SETAR-Tree: A Novel and Accurate Tree Algorithm for Global Time Series Forecasting

19 September 2023

Talk given at

  • ECML-PKDD, Turin, Italy, September 2023 (paper had been accepted as part of the Journal Track nearly a year earlier)
  • Meta Forecasting Summit 2022, Menlo Park, CA, USA, November 2022
  • ISF 2022, Oxford, UK, July 2022

Abstract

Threshold Autoregressive (TAR) models have been widely used by statisticians for non-linear time series forecasting during the past few decades, due to their simplicity and mathematical properties. On the other hand, in the forecasting community, general-purpose tree-based regression algorithms (forests, gradient-boosting) have become popular recently due to their ease of use and accuracy. In this paper, we explore the close connections between TAR models and regression trees. These enable us to use the rich methodology from the literature on TAR models to define a hierarchical TAR model as a regression tree that trains globally across series, which we call SETAR-Tree. In contrast to the general-purpose tree-based models that do not primarily focus on forecasting, and calculate averages at the leaf nodes, we introduce a new forecasting-specific tree algorithm that trains global Pooled Regression (PR) models in the leaves allowing the models to learn cross-series information and also uses some time-series-specific splitting and stopping procedures.

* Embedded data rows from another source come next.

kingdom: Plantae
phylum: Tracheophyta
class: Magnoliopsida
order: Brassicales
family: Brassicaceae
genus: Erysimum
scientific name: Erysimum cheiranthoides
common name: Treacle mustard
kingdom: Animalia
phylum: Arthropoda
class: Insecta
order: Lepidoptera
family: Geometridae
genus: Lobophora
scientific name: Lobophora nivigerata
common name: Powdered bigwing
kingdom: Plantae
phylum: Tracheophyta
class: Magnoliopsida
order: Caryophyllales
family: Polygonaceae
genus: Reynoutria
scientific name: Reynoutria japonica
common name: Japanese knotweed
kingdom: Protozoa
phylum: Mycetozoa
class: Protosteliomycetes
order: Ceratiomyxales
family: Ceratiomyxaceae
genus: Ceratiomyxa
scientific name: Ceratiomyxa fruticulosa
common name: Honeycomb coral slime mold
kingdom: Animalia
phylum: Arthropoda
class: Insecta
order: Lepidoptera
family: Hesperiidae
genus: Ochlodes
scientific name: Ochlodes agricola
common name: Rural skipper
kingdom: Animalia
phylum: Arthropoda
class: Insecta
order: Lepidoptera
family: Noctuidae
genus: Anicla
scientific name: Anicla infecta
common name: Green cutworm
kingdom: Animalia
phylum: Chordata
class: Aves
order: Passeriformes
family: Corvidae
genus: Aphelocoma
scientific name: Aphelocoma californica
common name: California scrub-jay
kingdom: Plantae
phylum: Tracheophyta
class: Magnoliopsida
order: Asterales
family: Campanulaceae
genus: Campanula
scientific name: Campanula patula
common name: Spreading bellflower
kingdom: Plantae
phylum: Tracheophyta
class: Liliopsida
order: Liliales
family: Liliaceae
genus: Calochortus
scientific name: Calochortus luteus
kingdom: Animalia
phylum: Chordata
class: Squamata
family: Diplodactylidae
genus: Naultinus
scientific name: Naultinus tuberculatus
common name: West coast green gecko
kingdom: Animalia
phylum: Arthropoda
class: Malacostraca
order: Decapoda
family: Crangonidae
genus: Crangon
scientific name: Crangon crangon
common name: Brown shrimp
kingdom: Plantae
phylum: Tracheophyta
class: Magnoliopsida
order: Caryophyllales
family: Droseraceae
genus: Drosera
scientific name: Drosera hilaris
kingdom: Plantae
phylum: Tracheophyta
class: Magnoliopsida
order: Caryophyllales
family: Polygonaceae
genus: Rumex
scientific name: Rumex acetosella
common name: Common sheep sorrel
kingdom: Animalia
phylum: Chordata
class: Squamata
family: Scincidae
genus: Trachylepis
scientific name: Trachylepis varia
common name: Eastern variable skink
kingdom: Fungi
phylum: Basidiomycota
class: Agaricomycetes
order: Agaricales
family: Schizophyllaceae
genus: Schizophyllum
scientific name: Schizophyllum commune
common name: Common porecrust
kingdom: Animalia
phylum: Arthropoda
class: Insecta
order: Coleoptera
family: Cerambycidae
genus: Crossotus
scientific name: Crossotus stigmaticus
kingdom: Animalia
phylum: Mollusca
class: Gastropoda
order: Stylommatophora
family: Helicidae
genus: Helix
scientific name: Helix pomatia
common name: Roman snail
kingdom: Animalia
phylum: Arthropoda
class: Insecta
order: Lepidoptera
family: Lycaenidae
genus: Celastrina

The depth of the tree is controlled by conducting a statistical linearity test commonly employed in TAR models, as well as measuring the error reduction percentage at each node split. Thus, the proposed tree model requires minimal external hyperparameter tuning and provides competitive results under its default configuration. We also use this tree algorithm to develop a forest where the forecasts provided by a collection of diverse SETAR-Trees are combined during the forecasting process. In our evaluation on eight publicly available datasets, the proposed tree and forest models are able to achieve significantly higher accuracy than a set of state-of-the-art tree-based algorithms and forecasting benchmarks across four evaluation metrics.